Following the exposure of the Gosport War Memorial Hospital scandal in which more than 650 patients, many there for rehabilitation or respite care, died after being given dangerously high levels of the painkiller diamorphine, a correspondent to the Telegraph asked someone to explain the difference between ‘cutting short’ a person’s life and killing them.

The answer to his question is that if any ordinary member of the public were to administer such drugs to a relative, say, he or she would be charged with murder.

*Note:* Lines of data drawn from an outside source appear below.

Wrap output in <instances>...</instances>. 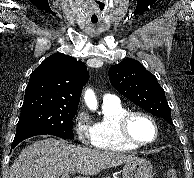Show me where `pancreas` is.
Masks as SVG:
<instances>
[{
	"label": "pancreas",
	"mask_w": 194,
	"mask_h": 178,
	"mask_svg": "<svg viewBox=\"0 0 194 178\" xmlns=\"http://www.w3.org/2000/svg\"><path fill=\"white\" fill-rule=\"evenodd\" d=\"M102 178H110V177H108V176H103Z\"/></svg>",
	"instance_id": "cf45deb5"
}]
</instances>
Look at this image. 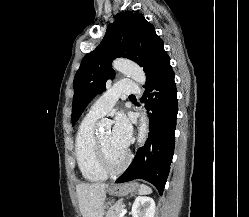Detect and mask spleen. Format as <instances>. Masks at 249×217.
<instances>
[{"instance_id":"spleen-1","label":"spleen","mask_w":249,"mask_h":217,"mask_svg":"<svg viewBox=\"0 0 249 217\" xmlns=\"http://www.w3.org/2000/svg\"><path fill=\"white\" fill-rule=\"evenodd\" d=\"M151 192L152 189L149 186L145 184L140 185L139 194H150Z\"/></svg>"}]
</instances>
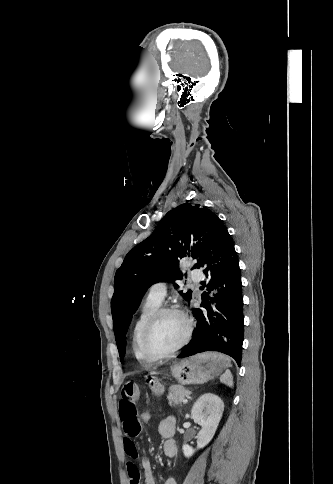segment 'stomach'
I'll return each instance as SVG.
<instances>
[{"mask_svg":"<svg viewBox=\"0 0 333 484\" xmlns=\"http://www.w3.org/2000/svg\"><path fill=\"white\" fill-rule=\"evenodd\" d=\"M229 365L227 356L217 352H204L175 362L170 367V372L181 386L202 384L219 376ZM158 374L149 372L147 384L155 394L160 395L163 386L157 378Z\"/></svg>","mask_w":333,"mask_h":484,"instance_id":"1","label":"stomach"}]
</instances>
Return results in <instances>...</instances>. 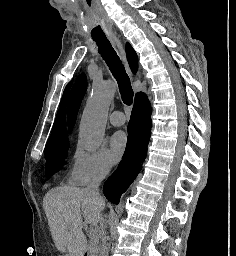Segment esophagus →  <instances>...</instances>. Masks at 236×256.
I'll list each match as a JSON object with an SVG mask.
<instances>
[{
	"label": "esophagus",
	"mask_w": 236,
	"mask_h": 256,
	"mask_svg": "<svg viewBox=\"0 0 236 256\" xmlns=\"http://www.w3.org/2000/svg\"><path fill=\"white\" fill-rule=\"evenodd\" d=\"M112 38H113V41H114V43H115V45H116V47H117V49H118V51H119V54H120L122 60H123L124 63H125L126 70H127V71L129 72V74L132 76V73H131V71H130V68H129L128 63H127V60H126L125 51H124V48H123V46H122L121 41L119 40V38H118L116 35H112Z\"/></svg>",
	"instance_id": "esophagus-1"
}]
</instances>
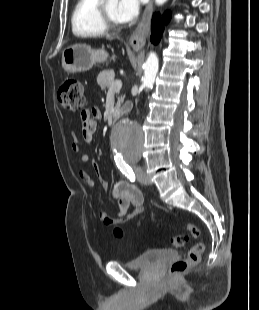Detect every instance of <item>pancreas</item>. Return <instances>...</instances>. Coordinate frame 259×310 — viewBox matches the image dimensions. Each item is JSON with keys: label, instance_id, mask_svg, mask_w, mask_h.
Instances as JSON below:
<instances>
[{"label": "pancreas", "instance_id": "pancreas-1", "mask_svg": "<svg viewBox=\"0 0 259 310\" xmlns=\"http://www.w3.org/2000/svg\"><path fill=\"white\" fill-rule=\"evenodd\" d=\"M114 72L113 71H103L97 77V83L101 89H109L111 84L114 82ZM124 102V97H120L115 107V114L119 111L121 104Z\"/></svg>", "mask_w": 259, "mask_h": 310}]
</instances>
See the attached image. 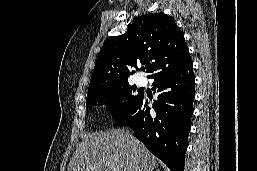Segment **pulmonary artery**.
Instances as JSON below:
<instances>
[{
	"instance_id": "e3ab8cb5",
	"label": "pulmonary artery",
	"mask_w": 257,
	"mask_h": 171,
	"mask_svg": "<svg viewBox=\"0 0 257 171\" xmlns=\"http://www.w3.org/2000/svg\"><path fill=\"white\" fill-rule=\"evenodd\" d=\"M145 79L144 78H142V77H139L138 79H137V84L139 85V86H144L145 85Z\"/></svg>"
}]
</instances>
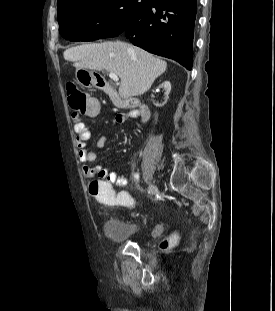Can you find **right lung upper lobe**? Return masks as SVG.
<instances>
[{"mask_svg": "<svg viewBox=\"0 0 275 311\" xmlns=\"http://www.w3.org/2000/svg\"><path fill=\"white\" fill-rule=\"evenodd\" d=\"M67 1H71V0H58L57 2V6L64 3V2H67Z\"/></svg>", "mask_w": 275, "mask_h": 311, "instance_id": "right-lung-upper-lobe-1", "label": "right lung upper lobe"}]
</instances>
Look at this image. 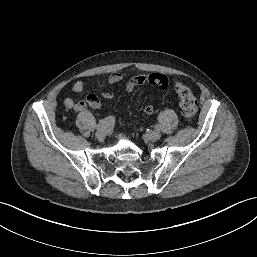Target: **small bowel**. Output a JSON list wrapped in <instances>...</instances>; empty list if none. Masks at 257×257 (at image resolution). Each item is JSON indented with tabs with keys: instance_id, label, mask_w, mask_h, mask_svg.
Segmentation results:
<instances>
[{
	"instance_id": "small-bowel-1",
	"label": "small bowel",
	"mask_w": 257,
	"mask_h": 257,
	"mask_svg": "<svg viewBox=\"0 0 257 257\" xmlns=\"http://www.w3.org/2000/svg\"><path fill=\"white\" fill-rule=\"evenodd\" d=\"M123 80V75L121 73L115 72L109 75L108 82L110 84H118ZM145 83L157 86L161 90H165L168 87V78L161 73H151L148 75H137L129 78L125 83V89L127 93H131L135 87L143 85ZM72 90L75 93H81L84 90V82L81 80L76 81L72 85ZM64 105L67 109H74L77 112L84 111L87 107L93 109H101L102 103L98 96L95 94H88L84 100L79 102H74L71 98H66L64 100ZM154 112V106L148 104L144 107V113L150 115Z\"/></svg>"
}]
</instances>
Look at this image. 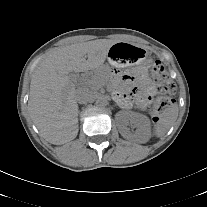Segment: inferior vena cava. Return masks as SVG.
<instances>
[{"instance_id": "1", "label": "inferior vena cava", "mask_w": 207, "mask_h": 207, "mask_svg": "<svg viewBox=\"0 0 207 207\" xmlns=\"http://www.w3.org/2000/svg\"><path fill=\"white\" fill-rule=\"evenodd\" d=\"M93 99H94V93L90 89L86 87H82L77 90L76 100L79 104L89 103L93 101Z\"/></svg>"}]
</instances>
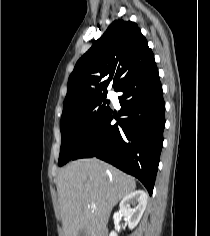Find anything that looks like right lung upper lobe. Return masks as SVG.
<instances>
[{
  "label": "right lung upper lobe",
  "instance_id": "obj_1",
  "mask_svg": "<svg viewBox=\"0 0 210 236\" xmlns=\"http://www.w3.org/2000/svg\"><path fill=\"white\" fill-rule=\"evenodd\" d=\"M154 64V55L137 24L114 21L76 63L68 79L63 113L86 100L106 94L110 80V77L105 79L107 75L115 74L113 88L116 90L126 80Z\"/></svg>",
  "mask_w": 210,
  "mask_h": 236
}]
</instances>
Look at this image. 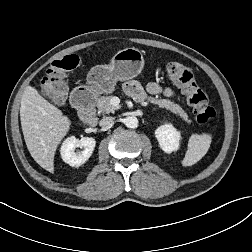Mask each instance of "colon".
Masks as SVG:
<instances>
[{"mask_svg": "<svg viewBox=\"0 0 252 252\" xmlns=\"http://www.w3.org/2000/svg\"><path fill=\"white\" fill-rule=\"evenodd\" d=\"M80 62L75 54L66 55L54 61L43 78V92L55 104L64 102L67 92V73L75 69ZM168 76L186 96V101L192 108L197 122L209 124L215 118V111L210 107L207 96L198 87L193 70L187 65L172 62L167 67Z\"/></svg>", "mask_w": 252, "mask_h": 252, "instance_id": "obj_1", "label": "colon"}]
</instances>
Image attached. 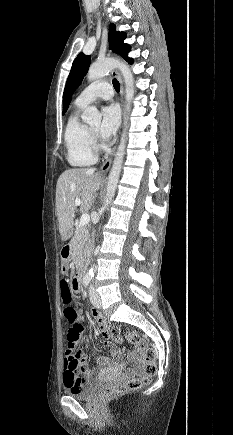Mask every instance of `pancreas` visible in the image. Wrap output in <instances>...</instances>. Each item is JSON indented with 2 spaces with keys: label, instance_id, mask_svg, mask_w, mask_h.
Instances as JSON below:
<instances>
[{
  "label": "pancreas",
  "instance_id": "obj_1",
  "mask_svg": "<svg viewBox=\"0 0 233 435\" xmlns=\"http://www.w3.org/2000/svg\"><path fill=\"white\" fill-rule=\"evenodd\" d=\"M88 244V229L79 225L76 228L75 235L71 241L72 255L75 266L78 268L83 263Z\"/></svg>",
  "mask_w": 233,
  "mask_h": 435
}]
</instances>
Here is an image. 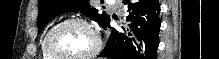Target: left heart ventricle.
Wrapping results in <instances>:
<instances>
[{"mask_svg": "<svg viewBox=\"0 0 219 59\" xmlns=\"http://www.w3.org/2000/svg\"><path fill=\"white\" fill-rule=\"evenodd\" d=\"M53 45L64 56H79L93 48L94 38L84 26L68 24L55 33Z\"/></svg>", "mask_w": 219, "mask_h": 59, "instance_id": "b2bd125f", "label": "left heart ventricle"}]
</instances>
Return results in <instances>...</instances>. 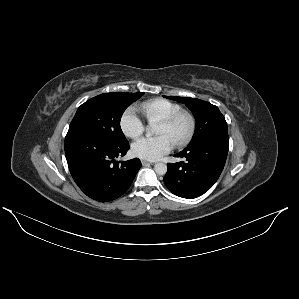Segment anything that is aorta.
<instances>
[{"label": "aorta", "mask_w": 299, "mask_h": 299, "mask_svg": "<svg viewBox=\"0 0 299 299\" xmlns=\"http://www.w3.org/2000/svg\"><path fill=\"white\" fill-rule=\"evenodd\" d=\"M147 133L148 134H153L155 133V128L153 126H148L147 127ZM154 170L158 175H165L167 172V165L165 163H156L154 165Z\"/></svg>", "instance_id": "762f6f07"}]
</instances>
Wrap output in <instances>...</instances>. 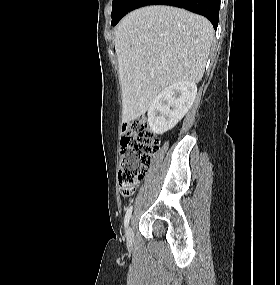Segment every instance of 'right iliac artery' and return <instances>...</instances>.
Masks as SVG:
<instances>
[{
	"instance_id": "82829eb1",
	"label": "right iliac artery",
	"mask_w": 280,
	"mask_h": 285,
	"mask_svg": "<svg viewBox=\"0 0 280 285\" xmlns=\"http://www.w3.org/2000/svg\"><path fill=\"white\" fill-rule=\"evenodd\" d=\"M131 213H132V206L129 207L126 211V214H125V218H124V225H125V228L128 226L129 224V220H130V217H131Z\"/></svg>"
}]
</instances>
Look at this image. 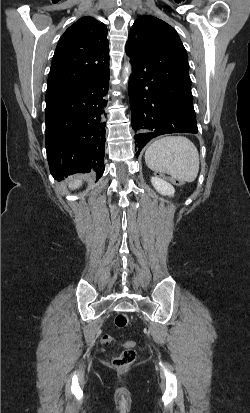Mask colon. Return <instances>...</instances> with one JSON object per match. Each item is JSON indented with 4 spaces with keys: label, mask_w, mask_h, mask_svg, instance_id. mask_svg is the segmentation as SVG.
Here are the masks:
<instances>
[{
    "label": "colon",
    "mask_w": 250,
    "mask_h": 413,
    "mask_svg": "<svg viewBox=\"0 0 250 413\" xmlns=\"http://www.w3.org/2000/svg\"><path fill=\"white\" fill-rule=\"evenodd\" d=\"M154 174L158 180L163 183H170L172 187H182L184 180L182 178H175L173 174H167L165 171L155 170ZM115 326L117 328H124L129 325L130 318L126 314H118L115 317ZM113 339L109 335L102 337V343H112ZM123 352L112 360V366L118 370L126 369L136 358V343L134 341H126L123 343Z\"/></svg>",
    "instance_id": "obj_1"
}]
</instances>
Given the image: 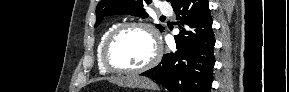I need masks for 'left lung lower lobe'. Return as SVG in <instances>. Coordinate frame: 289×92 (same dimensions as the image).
<instances>
[{"instance_id": "obj_1", "label": "left lung lower lobe", "mask_w": 289, "mask_h": 92, "mask_svg": "<svg viewBox=\"0 0 289 92\" xmlns=\"http://www.w3.org/2000/svg\"><path fill=\"white\" fill-rule=\"evenodd\" d=\"M180 33L176 48L158 66L140 75L153 79L170 92H210L215 45L207 0H174Z\"/></svg>"}]
</instances>
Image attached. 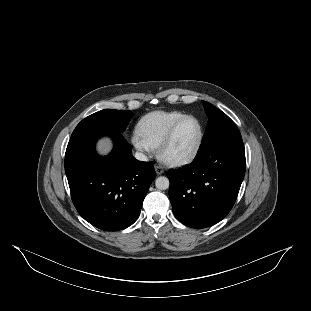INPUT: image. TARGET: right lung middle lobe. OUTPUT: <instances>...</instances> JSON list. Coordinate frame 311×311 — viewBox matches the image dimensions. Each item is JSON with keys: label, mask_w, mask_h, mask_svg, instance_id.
Wrapping results in <instances>:
<instances>
[{"label": "right lung middle lobe", "mask_w": 311, "mask_h": 311, "mask_svg": "<svg viewBox=\"0 0 311 311\" xmlns=\"http://www.w3.org/2000/svg\"><path fill=\"white\" fill-rule=\"evenodd\" d=\"M131 116L132 113L130 110L104 109L83 119L76 126L72 135L92 129L123 132L131 120Z\"/></svg>", "instance_id": "right-lung-middle-lobe-1"}]
</instances>
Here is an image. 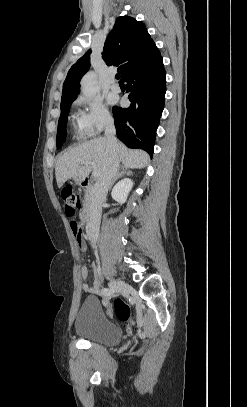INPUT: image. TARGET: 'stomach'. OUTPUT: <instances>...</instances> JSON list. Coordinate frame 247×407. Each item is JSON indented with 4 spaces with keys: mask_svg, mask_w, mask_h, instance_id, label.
<instances>
[{
    "mask_svg": "<svg viewBox=\"0 0 247 407\" xmlns=\"http://www.w3.org/2000/svg\"><path fill=\"white\" fill-rule=\"evenodd\" d=\"M74 181H75L76 184L79 185V184H81L82 179H80V178H75Z\"/></svg>",
    "mask_w": 247,
    "mask_h": 407,
    "instance_id": "1",
    "label": "stomach"
}]
</instances>
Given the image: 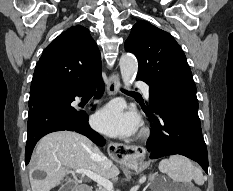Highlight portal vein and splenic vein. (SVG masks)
<instances>
[{
	"instance_id": "18ae733b",
	"label": "portal vein and splenic vein",
	"mask_w": 233,
	"mask_h": 191,
	"mask_svg": "<svg viewBox=\"0 0 233 191\" xmlns=\"http://www.w3.org/2000/svg\"><path fill=\"white\" fill-rule=\"evenodd\" d=\"M75 173H79V174H82L83 176L84 175L87 176L91 180L95 181L99 186H102L103 188H105L107 191H113V184L111 181L97 175L96 173L90 170L77 169L75 170Z\"/></svg>"
}]
</instances>
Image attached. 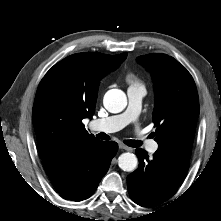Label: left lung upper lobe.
<instances>
[{"label":"left lung upper lobe","instance_id":"5c2ea615","mask_svg":"<svg viewBox=\"0 0 221 221\" xmlns=\"http://www.w3.org/2000/svg\"><path fill=\"white\" fill-rule=\"evenodd\" d=\"M138 61L151 72L155 107L153 122L158 149L190 159L199 115L195 82L177 60L166 54H148Z\"/></svg>","mask_w":221,"mask_h":221}]
</instances>
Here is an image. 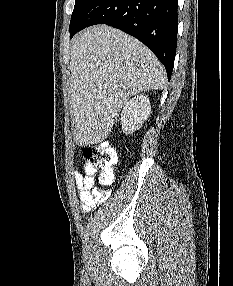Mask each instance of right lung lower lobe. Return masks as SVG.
<instances>
[{"mask_svg": "<svg viewBox=\"0 0 233 286\" xmlns=\"http://www.w3.org/2000/svg\"><path fill=\"white\" fill-rule=\"evenodd\" d=\"M178 0H91L70 35L95 24L116 27L144 43L170 79L177 46Z\"/></svg>", "mask_w": 233, "mask_h": 286, "instance_id": "obj_1", "label": "right lung lower lobe"}]
</instances>
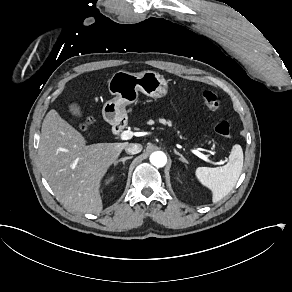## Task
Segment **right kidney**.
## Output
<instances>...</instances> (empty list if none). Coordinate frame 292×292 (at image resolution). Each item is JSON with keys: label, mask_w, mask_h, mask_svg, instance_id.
<instances>
[{"label": "right kidney", "mask_w": 292, "mask_h": 292, "mask_svg": "<svg viewBox=\"0 0 292 292\" xmlns=\"http://www.w3.org/2000/svg\"><path fill=\"white\" fill-rule=\"evenodd\" d=\"M111 180H113V177H111V178L107 181V183H109Z\"/></svg>", "instance_id": "1"}]
</instances>
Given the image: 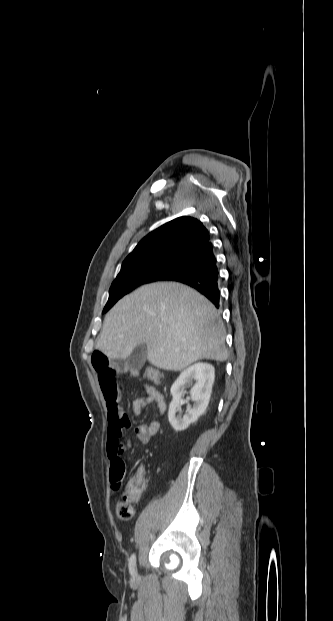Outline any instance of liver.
Listing matches in <instances>:
<instances>
[{"mask_svg":"<svg viewBox=\"0 0 333 621\" xmlns=\"http://www.w3.org/2000/svg\"><path fill=\"white\" fill-rule=\"evenodd\" d=\"M154 366L181 371L200 359L225 361V330L213 304L176 282L145 285L106 315L96 349L126 359L140 344Z\"/></svg>","mask_w":333,"mask_h":621,"instance_id":"liver-1","label":"liver"}]
</instances>
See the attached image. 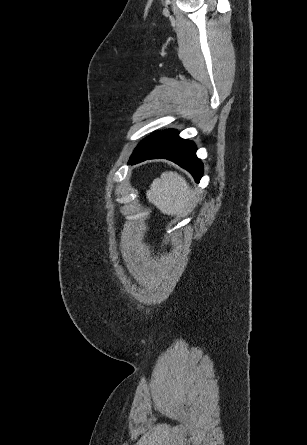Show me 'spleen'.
Masks as SVG:
<instances>
[{
  "mask_svg": "<svg viewBox=\"0 0 307 445\" xmlns=\"http://www.w3.org/2000/svg\"><path fill=\"white\" fill-rule=\"evenodd\" d=\"M146 196L163 214H187L195 204L187 180L174 170H166L154 178Z\"/></svg>",
  "mask_w": 307,
  "mask_h": 445,
  "instance_id": "obj_1",
  "label": "spleen"
}]
</instances>
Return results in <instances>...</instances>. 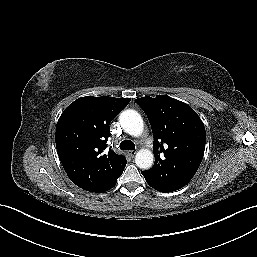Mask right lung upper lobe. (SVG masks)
Masks as SVG:
<instances>
[{
	"mask_svg": "<svg viewBox=\"0 0 257 257\" xmlns=\"http://www.w3.org/2000/svg\"><path fill=\"white\" fill-rule=\"evenodd\" d=\"M130 99L109 96L81 97L61 114L56 125V148L70 180L90 191L103 187L126 166V159L113 150L105 151L111 120Z\"/></svg>",
	"mask_w": 257,
	"mask_h": 257,
	"instance_id": "right-lung-upper-lobe-1",
	"label": "right lung upper lobe"
}]
</instances>
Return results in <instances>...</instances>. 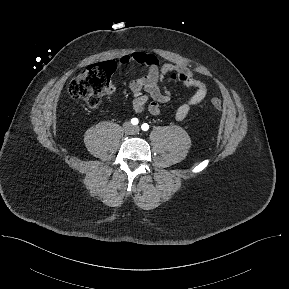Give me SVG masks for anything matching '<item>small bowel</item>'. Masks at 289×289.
<instances>
[{
  "label": "small bowel",
  "instance_id": "c3829d8e",
  "mask_svg": "<svg viewBox=\"0 0 289 289\" xmlns=\"http://www.w3.org/2000/svg\"><path fill=\"white\" fill-rule=\"evenodd\" d=\"M132 63L144 65L147 68V73L143 77L130 80L128 84L134 97L135 114H141L147 110L154 116L161 115L162 105L171 99L170 90L164 84L166 79L179 81L185 87L194 89L190 98L176 109L177 121H183L191 109L201 103L207 95L206 84L197 79L188 67L161 63L155 55L142 51L124 54L119 58V64L122 66Z\"/></svg>",
  "mask_w": 289,
  "mask_h": 289
}]
</instances>
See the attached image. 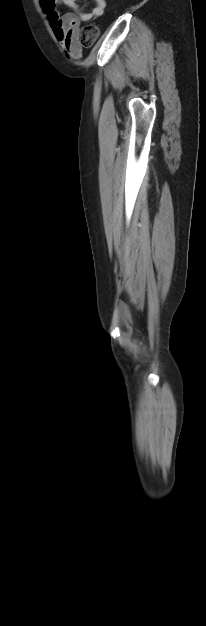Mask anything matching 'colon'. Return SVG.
I'll return each mask as SVG.
<instances>
[{
    "instance_id": "1",
    "label": "colon",
    "mask_w": 206,
    "mask_h": 626,
    "mask_svg": "<svg viewBox=\"0 0 206 626\" xmlns=\"http://www.w3.org/2000/svg\"><path fill=\"white\" fill-rule=\"evenodd\" d=\"M99 35V29L96 25H87L83 28L80 41L82 46L89 48L91 47Z\"/></svg>"
}]
</instances>
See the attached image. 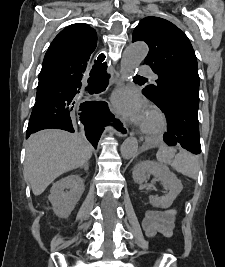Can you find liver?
I'll list each match as a JSON object with an SVG mask.
<instances>
[{
  "label": "liver",
  "mask_w": 225,
  "mask_h": 267,
  "mask_svg": "<svg viewBox=\"0 0 225 267\" xmlns=\"http://www.w3.org/2000/svg\"><path fill=\"white\" fill-rule=\"evenodd\" d=\"M91 156L92 147L78 134L43 130L26 142L24 178L38 196L60 175L84 166Z\"/></svg>",
  "instance_id": "liver-1"
}]
</instances>
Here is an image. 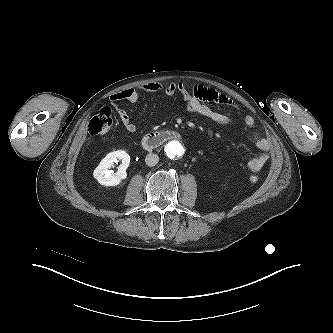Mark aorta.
<instances>
[{"label": "aorta", "mask_w": 333, "mask_h": 333, "mask_svg": "<svg viewBox=\"0 0 333 333\" xmlns=\"http://www.w3.org/2000/svg\"><path fill=\"white\" fill-rule=\"evenodd\" d=\"M165 152L171 159L180 158L184 154V147L179 141H171L166 145Z\"/></svg>", "instance_id": "762f6f07"}]
</instances>
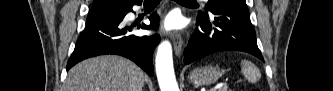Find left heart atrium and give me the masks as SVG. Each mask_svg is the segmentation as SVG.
Listing matches in <instances>:
<instances>
[{
    "label": "left heart atrium",
    "mask_w": 333,
    "mask_h": 91,
    "mask_svg": "<svg viewBox=\"0 0 333 91\" xmlns=\"http://www.w3.org/2000/svg\"><path fill=\"white\" fill-rule=\"evenodd\" d=\"M181 27V21L180 18L177 16H169L166 18L164 22V29L166 31L176 30Z\"/></svg>",
    "instance_id": "obj_1"
}]
</instances>
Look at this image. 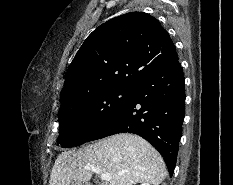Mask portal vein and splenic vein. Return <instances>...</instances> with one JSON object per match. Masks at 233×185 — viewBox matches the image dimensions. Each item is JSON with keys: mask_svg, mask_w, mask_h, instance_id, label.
Here are the masks:
<instances>
[{"mask_svg": "<svg viewBox=\"0 0 233 185\" xmlns=\"http://www.w3.org/2000/svg\"><path fill=\"white\" fill-rule=\"evenodd\" d=\"M84 168L87 169V170L93 171L97 175H100V178L103 181H109V180H111L110 174H108V173H106V174L102 173L101 169L99 167H97V166L88 164V165H85Z\"/></svg>", "mask_w": 233, "mask_h": 185, "instance_id": "portal-vein-and-splenic-vein-1", "label": "portal vein and splenic vein"}]
</instances>
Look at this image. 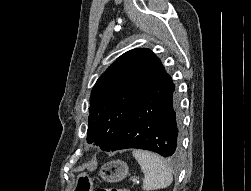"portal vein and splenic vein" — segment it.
Returning a JSON list of instances; mask_svg holds the SVG:
<instances>
[{
	"instance_id": "obj_1",
	"label": "portal vein and splenic vein",
	"mask_w": 251,
	"mask_h": 191,
	"mask_svg": "<svg viewBox=\"0 0 251 191\" xmlns=\"http://www.w3.org/2000/svg\"><path fill=\"white\" fill-rule=\"evenodd\" d=\"M131 183H132V184H135V183H136L135 177H134V179L131 180ZM137 183H138V181H137Z\"/></svg>"
}]
</instances>
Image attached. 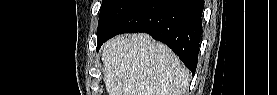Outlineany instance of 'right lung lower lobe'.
<instances>
[{
    "mask_svg": "<svg viewBox=\"0 0 277 95\" xmlns=\"http://www.w3.org/2000/svg\"><path fill=\"white\" fill-rule=\"evenodd\" d=\"M203 8V0H144L111 31L103 43L121 33H148L168 45L194 75L202 34Z\"/></svg>",
    "mask_w": 277,
    "mask_h": 95,
    "instance_id": "1",
    "label": "right lung lower lobe"
}]
</instances>
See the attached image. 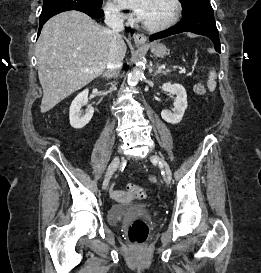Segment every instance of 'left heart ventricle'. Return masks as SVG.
<instances>
[{
	"label": "left heart ventricle",
	"instance_id": "left-heart-ventricle-1",
	"mask_svg": "<svg viewBox=\"0 0 261 273\" xmlns=\"http://www.w3.org/2000/svg\"><path fill=\"white\" fill-rule=\"evenodd\" d=\"M173 13V5L170 0H150L143 23L158 25L166 22Z\"/></svg>",
	"mask_w": 261,
	"mask_h": 273
}]
</instances>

In the case of the Gosport hospital, those paid to care for members of the public seem to be free of any such legal retribution; indeed, Dr Jane Barton, the doctor in charge, was not struck off the medical register but allowed to retire on a publicly funded pension.


It does draw attention to the dangers of legalising assisted suicide, but it is a pity that our society needs periodic reminders in the shape of a Dr Harold Shipman or the disgraced Liverpool Pathway system, under which mainly elderly patients were sent on a one-way journey to death.

Moreover, if anyone who has lost a friend or family member on the ‘Gosport Pathway’ receives monetary compensation for their loss, it will of course come out of the public purse. Not only are taxpayers at risk of having their lives ‘cut short’ in the very place they expect to be cared for, but they are also expected to shell out for any negligence or malpractice. As with the laws on homicide, that is the difference between paying taxes and having your pocket picked.